What is needed:
Update everything from the start of the items down to the line containing "ستقلال خوزستان چهار هفته مهمان پایتخت شد" by putting "Полки" in place of "Стеллажи", with all else left unchanged.

=== Data provided ===

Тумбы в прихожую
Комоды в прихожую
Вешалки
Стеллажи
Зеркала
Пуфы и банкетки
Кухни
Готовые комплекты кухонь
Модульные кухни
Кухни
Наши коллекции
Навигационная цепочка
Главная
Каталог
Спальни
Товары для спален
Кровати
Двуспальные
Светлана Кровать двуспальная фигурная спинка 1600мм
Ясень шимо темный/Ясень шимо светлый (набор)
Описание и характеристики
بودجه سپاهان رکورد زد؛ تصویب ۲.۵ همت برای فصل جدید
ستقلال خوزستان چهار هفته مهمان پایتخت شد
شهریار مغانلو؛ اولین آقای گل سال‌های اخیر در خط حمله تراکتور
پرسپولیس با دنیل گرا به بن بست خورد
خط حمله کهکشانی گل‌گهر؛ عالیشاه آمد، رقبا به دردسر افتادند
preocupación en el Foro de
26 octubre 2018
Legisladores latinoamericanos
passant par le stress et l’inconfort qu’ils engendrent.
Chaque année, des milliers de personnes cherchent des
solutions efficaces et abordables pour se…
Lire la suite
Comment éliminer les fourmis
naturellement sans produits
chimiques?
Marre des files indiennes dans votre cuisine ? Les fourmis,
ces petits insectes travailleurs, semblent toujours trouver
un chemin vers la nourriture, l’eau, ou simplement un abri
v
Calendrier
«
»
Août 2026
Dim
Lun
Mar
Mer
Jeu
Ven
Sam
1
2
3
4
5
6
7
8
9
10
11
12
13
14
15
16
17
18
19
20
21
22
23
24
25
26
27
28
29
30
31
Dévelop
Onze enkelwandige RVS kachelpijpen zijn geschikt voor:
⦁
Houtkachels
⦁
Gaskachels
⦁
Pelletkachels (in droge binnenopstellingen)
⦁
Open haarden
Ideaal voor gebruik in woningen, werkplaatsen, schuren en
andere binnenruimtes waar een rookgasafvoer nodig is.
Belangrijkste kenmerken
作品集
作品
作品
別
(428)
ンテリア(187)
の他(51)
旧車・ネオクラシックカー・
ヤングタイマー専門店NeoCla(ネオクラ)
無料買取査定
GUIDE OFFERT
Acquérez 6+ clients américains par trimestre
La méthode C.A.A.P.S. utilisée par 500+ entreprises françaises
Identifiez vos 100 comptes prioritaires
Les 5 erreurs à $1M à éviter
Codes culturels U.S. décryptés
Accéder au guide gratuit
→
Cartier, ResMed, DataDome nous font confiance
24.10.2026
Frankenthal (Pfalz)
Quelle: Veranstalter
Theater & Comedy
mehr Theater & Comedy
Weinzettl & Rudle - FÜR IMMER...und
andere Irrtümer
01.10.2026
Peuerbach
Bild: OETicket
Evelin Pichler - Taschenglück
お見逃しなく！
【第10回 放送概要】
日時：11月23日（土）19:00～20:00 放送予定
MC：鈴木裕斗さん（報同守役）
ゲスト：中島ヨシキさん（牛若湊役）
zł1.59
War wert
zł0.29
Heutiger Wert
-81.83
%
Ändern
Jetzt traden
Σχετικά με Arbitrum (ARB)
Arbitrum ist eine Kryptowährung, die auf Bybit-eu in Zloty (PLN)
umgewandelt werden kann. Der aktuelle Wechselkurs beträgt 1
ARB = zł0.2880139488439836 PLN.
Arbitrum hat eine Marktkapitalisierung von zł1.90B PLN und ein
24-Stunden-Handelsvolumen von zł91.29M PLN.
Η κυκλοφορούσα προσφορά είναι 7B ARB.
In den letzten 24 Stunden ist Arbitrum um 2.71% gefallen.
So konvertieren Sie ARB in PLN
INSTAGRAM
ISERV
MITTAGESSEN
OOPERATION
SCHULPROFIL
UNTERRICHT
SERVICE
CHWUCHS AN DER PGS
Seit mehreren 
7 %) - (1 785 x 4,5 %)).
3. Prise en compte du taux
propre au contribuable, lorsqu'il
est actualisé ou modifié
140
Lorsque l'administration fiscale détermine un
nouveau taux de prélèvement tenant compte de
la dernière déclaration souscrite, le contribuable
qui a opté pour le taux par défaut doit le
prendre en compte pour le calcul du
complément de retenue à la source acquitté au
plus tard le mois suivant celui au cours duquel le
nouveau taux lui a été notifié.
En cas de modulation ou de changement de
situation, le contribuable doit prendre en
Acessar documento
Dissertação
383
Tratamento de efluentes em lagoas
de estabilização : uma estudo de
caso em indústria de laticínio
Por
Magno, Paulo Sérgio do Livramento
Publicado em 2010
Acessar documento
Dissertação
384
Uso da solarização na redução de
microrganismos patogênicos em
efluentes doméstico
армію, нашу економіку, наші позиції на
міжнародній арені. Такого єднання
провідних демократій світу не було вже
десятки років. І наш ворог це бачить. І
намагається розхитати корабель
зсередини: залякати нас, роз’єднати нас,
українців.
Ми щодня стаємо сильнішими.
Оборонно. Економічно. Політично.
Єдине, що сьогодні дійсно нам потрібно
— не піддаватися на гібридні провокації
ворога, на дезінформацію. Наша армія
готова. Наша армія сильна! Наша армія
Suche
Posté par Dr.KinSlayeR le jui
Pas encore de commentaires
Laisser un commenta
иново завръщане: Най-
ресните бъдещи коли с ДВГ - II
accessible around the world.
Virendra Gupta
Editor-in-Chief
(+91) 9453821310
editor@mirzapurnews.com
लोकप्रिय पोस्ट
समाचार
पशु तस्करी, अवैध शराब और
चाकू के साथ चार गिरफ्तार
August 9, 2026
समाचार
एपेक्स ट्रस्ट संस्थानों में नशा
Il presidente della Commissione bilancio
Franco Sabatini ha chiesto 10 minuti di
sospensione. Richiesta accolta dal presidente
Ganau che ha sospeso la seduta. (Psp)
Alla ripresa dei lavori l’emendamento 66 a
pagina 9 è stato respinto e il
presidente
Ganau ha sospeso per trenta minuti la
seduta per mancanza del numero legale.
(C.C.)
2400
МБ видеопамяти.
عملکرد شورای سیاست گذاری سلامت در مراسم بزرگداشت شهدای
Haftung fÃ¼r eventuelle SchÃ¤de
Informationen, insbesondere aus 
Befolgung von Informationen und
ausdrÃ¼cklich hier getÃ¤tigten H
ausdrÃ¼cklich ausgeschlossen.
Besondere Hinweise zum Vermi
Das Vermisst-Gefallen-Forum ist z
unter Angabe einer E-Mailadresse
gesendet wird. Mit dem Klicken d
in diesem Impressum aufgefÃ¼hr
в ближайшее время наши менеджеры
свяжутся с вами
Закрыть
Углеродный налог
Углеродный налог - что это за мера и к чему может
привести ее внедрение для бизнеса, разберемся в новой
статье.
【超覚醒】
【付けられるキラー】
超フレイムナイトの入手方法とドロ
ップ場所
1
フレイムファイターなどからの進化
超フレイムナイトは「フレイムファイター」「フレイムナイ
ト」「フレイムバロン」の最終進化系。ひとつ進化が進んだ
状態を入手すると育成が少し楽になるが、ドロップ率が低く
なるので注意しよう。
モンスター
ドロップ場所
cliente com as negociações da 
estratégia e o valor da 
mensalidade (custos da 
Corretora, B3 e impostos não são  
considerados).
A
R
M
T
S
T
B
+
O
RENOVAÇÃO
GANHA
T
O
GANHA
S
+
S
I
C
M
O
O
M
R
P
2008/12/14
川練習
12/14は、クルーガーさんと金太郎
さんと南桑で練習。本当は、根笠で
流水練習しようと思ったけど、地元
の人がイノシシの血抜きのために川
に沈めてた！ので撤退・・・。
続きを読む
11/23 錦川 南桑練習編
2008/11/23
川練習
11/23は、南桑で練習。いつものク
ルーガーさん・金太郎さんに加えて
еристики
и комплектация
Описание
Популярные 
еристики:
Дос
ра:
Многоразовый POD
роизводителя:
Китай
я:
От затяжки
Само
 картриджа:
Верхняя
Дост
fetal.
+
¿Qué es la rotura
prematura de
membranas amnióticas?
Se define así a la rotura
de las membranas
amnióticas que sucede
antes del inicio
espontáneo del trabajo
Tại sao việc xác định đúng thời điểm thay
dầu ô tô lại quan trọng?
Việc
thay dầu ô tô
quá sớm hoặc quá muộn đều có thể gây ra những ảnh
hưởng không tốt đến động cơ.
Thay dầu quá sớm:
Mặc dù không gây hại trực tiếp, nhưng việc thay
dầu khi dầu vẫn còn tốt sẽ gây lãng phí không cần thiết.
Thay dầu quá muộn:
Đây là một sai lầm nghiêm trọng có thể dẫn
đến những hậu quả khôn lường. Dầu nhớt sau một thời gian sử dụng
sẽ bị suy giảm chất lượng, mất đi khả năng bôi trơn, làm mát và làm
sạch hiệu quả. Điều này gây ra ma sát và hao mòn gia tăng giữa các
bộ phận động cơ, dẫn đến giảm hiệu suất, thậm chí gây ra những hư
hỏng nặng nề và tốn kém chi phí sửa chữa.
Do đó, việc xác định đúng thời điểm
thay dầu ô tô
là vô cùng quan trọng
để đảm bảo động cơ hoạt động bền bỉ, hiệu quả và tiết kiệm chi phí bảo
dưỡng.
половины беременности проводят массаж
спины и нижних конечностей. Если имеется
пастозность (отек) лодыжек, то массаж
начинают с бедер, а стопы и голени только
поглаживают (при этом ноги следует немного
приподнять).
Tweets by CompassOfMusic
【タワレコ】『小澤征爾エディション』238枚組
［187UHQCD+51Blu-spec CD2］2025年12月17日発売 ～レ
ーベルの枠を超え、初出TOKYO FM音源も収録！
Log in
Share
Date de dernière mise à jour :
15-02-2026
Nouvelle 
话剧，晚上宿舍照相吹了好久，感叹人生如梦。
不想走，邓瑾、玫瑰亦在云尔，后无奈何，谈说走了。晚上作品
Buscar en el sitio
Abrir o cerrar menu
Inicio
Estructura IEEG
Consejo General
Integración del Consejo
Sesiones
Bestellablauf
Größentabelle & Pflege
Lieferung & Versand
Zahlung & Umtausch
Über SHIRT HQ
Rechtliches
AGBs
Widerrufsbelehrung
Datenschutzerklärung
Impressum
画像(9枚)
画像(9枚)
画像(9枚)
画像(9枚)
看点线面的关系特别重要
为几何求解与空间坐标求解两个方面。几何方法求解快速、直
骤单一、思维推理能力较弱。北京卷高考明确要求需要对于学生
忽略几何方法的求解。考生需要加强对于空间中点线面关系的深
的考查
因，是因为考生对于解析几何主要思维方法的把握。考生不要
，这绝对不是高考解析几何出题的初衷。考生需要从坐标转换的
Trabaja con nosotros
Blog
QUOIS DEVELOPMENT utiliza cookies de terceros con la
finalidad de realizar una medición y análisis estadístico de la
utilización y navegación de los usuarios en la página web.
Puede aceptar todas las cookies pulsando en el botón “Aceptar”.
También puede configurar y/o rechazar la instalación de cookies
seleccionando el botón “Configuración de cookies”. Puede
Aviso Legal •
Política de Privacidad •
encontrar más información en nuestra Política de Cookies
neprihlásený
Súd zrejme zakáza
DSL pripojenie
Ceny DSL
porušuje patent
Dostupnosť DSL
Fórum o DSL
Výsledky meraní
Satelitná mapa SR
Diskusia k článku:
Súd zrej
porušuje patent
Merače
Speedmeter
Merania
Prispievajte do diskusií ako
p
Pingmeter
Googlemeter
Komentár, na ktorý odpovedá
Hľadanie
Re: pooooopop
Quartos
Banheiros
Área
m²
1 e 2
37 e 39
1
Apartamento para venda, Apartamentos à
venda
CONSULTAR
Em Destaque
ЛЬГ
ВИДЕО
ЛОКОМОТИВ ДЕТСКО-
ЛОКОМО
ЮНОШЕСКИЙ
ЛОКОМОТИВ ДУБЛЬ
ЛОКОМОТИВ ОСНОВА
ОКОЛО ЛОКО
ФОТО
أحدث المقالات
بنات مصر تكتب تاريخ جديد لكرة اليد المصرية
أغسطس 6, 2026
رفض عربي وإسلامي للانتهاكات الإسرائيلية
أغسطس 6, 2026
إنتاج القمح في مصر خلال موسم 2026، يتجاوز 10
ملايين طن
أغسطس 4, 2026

===

Task solution:
Тумбы в прихожую
Комоды в прихожую
Вешалки
Полки
Зеркала
Пуфы и банкетки
Кухни
Готовые комплекты кухонь
Модульные кухни
Кухни
Наши коллекции
Навигационная цепочка
Главная
Каталог
Спальни
Товары для спален
Кровати
Двуспальные
Светлана Кровать двуспальная фигурная спинка 1600мм
Ясень шимо темный/Ясень шимо светлый (набор)
Описание и характеристики
بودجه سپاهان رکورد زد؛ تصویب ۲.۵ همت برای فصل جدید
ستقلال خوزستان چهار هفته مهمان پایتخت شد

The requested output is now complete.